Exercises |
1. Using the blog post below about a busy schedule and the campus gym, answer these questions:
(a) How many times a week does the writer plan to keep running?
(b) What does the writer consider trying to find next week?
(c) What nickname does the writer use for the YMCA?
2. Extend the personal blog post about a busy schedule and the campus gym, picking up right after its final sentence.

Things are. They aren't good, aren't bad, just are. I'm very busy, natch. In addition to trying to be a full-time anesthesia student, and starting my research and thesis, I'm also going to a few Al Anon meetings a week, trying to get back to the Buddhist temple, and reading recovery lit. Oh yeah, and I should fit in some other "anon" meetings too. And keep running 3-4 times a week. It's been busy.
I think I'll try to find a therapist next week. Maybe that's a good next step. I've got time for that too, right? :)
I went for a run tonight at the GU gym. I like the place, it's simple and gets the job done, and there are no screaming kids in the locker room like McDonaldland was when I went there (aka YMCA). It has a pool, and I rarely have to wait for a treadmill, even when they are busy. BUT! You know what? There is something weird about the place. The girls there never get naked. I KNOW. How do they shower? How do they change? I don't know, never have I seen anyone naked there. I find this strange. I'm not trying to check anyone out. But this place is filled with young undergraduate women. I can only chalk this up to these girls mostly being too insecure about themselves to be comfortable enough to get in a towel and walk to the shower. You know, now that I think about it, I think I've only actually noticed a couple other people ever showering there. WTF?

Dataset extract |
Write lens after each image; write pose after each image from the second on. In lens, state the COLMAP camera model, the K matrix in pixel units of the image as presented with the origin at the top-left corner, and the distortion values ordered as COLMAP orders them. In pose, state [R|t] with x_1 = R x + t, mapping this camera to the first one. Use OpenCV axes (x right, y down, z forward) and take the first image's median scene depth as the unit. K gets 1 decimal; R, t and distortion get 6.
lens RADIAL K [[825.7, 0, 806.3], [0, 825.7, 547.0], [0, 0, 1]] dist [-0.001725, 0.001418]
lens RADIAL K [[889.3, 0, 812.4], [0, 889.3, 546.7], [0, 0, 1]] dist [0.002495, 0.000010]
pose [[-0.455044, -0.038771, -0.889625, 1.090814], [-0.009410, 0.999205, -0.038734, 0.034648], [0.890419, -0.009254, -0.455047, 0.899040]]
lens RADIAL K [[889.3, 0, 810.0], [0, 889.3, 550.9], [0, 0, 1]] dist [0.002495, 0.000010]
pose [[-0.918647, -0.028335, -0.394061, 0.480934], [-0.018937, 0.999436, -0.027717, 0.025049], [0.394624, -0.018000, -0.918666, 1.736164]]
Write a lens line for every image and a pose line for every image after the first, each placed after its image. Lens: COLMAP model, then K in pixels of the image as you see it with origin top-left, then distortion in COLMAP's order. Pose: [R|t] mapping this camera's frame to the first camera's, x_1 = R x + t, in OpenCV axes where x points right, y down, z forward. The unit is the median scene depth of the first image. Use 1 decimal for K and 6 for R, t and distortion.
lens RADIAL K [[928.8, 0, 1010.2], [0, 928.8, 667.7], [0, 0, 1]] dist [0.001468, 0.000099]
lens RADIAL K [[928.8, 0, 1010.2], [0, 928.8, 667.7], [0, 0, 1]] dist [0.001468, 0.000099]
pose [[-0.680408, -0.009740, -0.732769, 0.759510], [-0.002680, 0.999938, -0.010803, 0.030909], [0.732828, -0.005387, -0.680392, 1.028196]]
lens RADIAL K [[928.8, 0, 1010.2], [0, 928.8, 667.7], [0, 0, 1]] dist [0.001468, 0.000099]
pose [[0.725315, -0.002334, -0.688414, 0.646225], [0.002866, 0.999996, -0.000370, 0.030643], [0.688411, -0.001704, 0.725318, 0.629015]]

Responses to the exercise |
1.
(a) Three to four times a week.
(b) A therapist.
(c) McDonaldland.

2.
Tonight was a good example. There were only two people in the locker room as I was blow drying my hair (something I have only recently started doing, only there, because it's about eleventy zillion degrees below freezing here). The other girl was suiting up to go do her thing. She actually took her bra off under her shirt. I haven't seen someone do that in a locker room since high school. Then she proceeded to go out to the fitness floor with a snug shirt and no bra. Now I wonder what was the point of all that?? I just had to shake my head. Here I am, 35 years old, belly covered with loose skin and scars, looking like a melted candle. And I have 10 times the self confidence of these girls, who are in the prime of their youth and all lovely. I'd love to have most of their bodies, but they seem to feel bad about theirs, or else they think everyone in the locker room is there to check them out, or is there a third option?